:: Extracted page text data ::
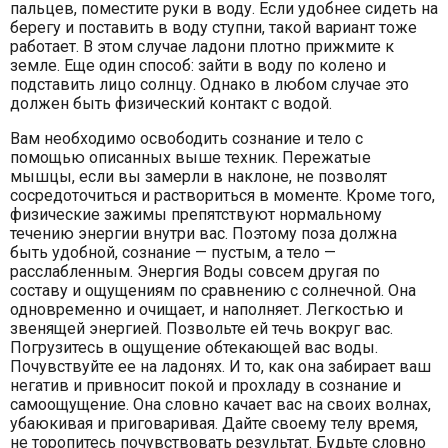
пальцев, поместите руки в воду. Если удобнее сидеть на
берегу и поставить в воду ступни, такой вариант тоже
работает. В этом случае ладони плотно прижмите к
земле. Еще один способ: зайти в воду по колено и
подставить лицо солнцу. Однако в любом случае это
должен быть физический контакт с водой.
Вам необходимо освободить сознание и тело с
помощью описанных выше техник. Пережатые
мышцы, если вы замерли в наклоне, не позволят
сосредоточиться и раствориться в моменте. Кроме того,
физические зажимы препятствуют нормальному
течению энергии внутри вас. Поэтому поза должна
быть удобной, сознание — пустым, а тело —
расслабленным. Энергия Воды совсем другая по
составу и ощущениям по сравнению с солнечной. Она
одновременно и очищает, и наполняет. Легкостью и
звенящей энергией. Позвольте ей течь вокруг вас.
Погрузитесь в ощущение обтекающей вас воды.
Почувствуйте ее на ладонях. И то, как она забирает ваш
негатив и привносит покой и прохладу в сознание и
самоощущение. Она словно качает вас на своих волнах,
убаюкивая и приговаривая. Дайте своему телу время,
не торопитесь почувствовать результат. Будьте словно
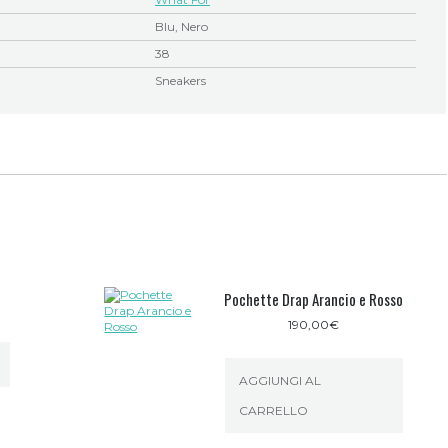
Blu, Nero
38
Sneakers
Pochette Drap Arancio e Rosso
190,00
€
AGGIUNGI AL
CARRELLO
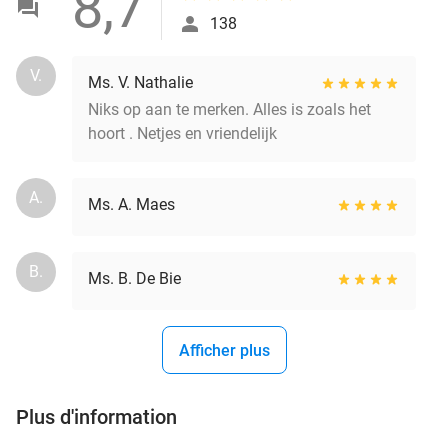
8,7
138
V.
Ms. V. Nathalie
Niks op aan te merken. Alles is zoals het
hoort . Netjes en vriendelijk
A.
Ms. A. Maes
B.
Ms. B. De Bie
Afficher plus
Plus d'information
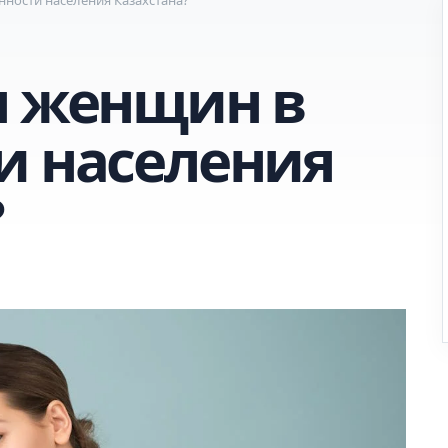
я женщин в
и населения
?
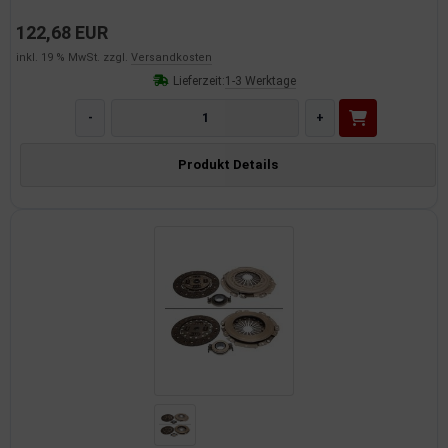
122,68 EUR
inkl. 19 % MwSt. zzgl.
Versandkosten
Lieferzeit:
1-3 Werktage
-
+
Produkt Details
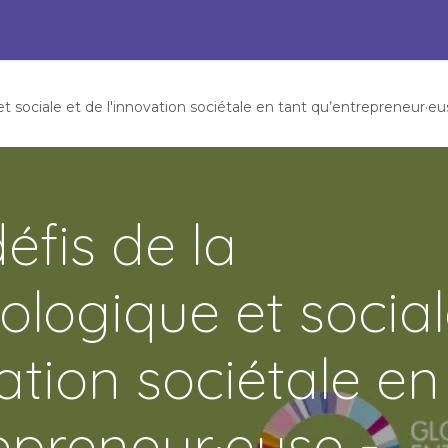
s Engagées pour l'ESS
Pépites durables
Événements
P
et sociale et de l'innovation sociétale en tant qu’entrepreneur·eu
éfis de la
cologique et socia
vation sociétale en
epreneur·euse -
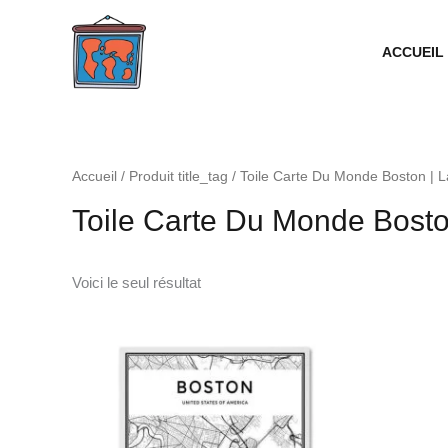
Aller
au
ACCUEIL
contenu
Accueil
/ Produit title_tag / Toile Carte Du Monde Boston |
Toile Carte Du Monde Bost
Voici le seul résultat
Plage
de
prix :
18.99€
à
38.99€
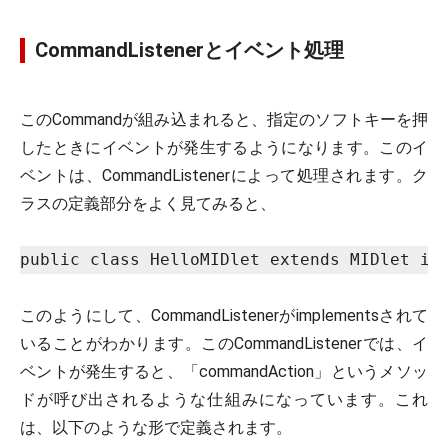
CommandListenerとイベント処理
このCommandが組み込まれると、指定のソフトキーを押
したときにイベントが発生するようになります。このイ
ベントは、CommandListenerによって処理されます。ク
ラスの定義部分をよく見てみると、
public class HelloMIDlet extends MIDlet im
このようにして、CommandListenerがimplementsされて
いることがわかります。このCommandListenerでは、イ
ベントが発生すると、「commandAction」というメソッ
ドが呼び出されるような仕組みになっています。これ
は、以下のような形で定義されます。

:: What the exercise asks ::
Repeat only what lies between the start of the data and the end of the line containing "течению энергии внутри", exactly, with pictures left out.

:: Solved exercise ::
пальцев, поместите руки в воду. Если удобнее сидеть на
берегу и поставить в воду ступни, такой вариант тоже
работает. В этом случае ладони плотно прижмите к
земле. Еще один способ: зайти в воду по колено и
подставить лицо солнцу. Однако в любом случае это
должен быть физический контакт с водой.
Вам необходимо освободить сознание и тело с
помощью описанных выше техник. Пережатые
мышцы, если вы замерли в наклоне, не позволят
сосредоточиться и раствориться в моменте. Кроме того,
физические зажимы препятствуют нормальному
течению энергии внутри вас. Поэтому поза должна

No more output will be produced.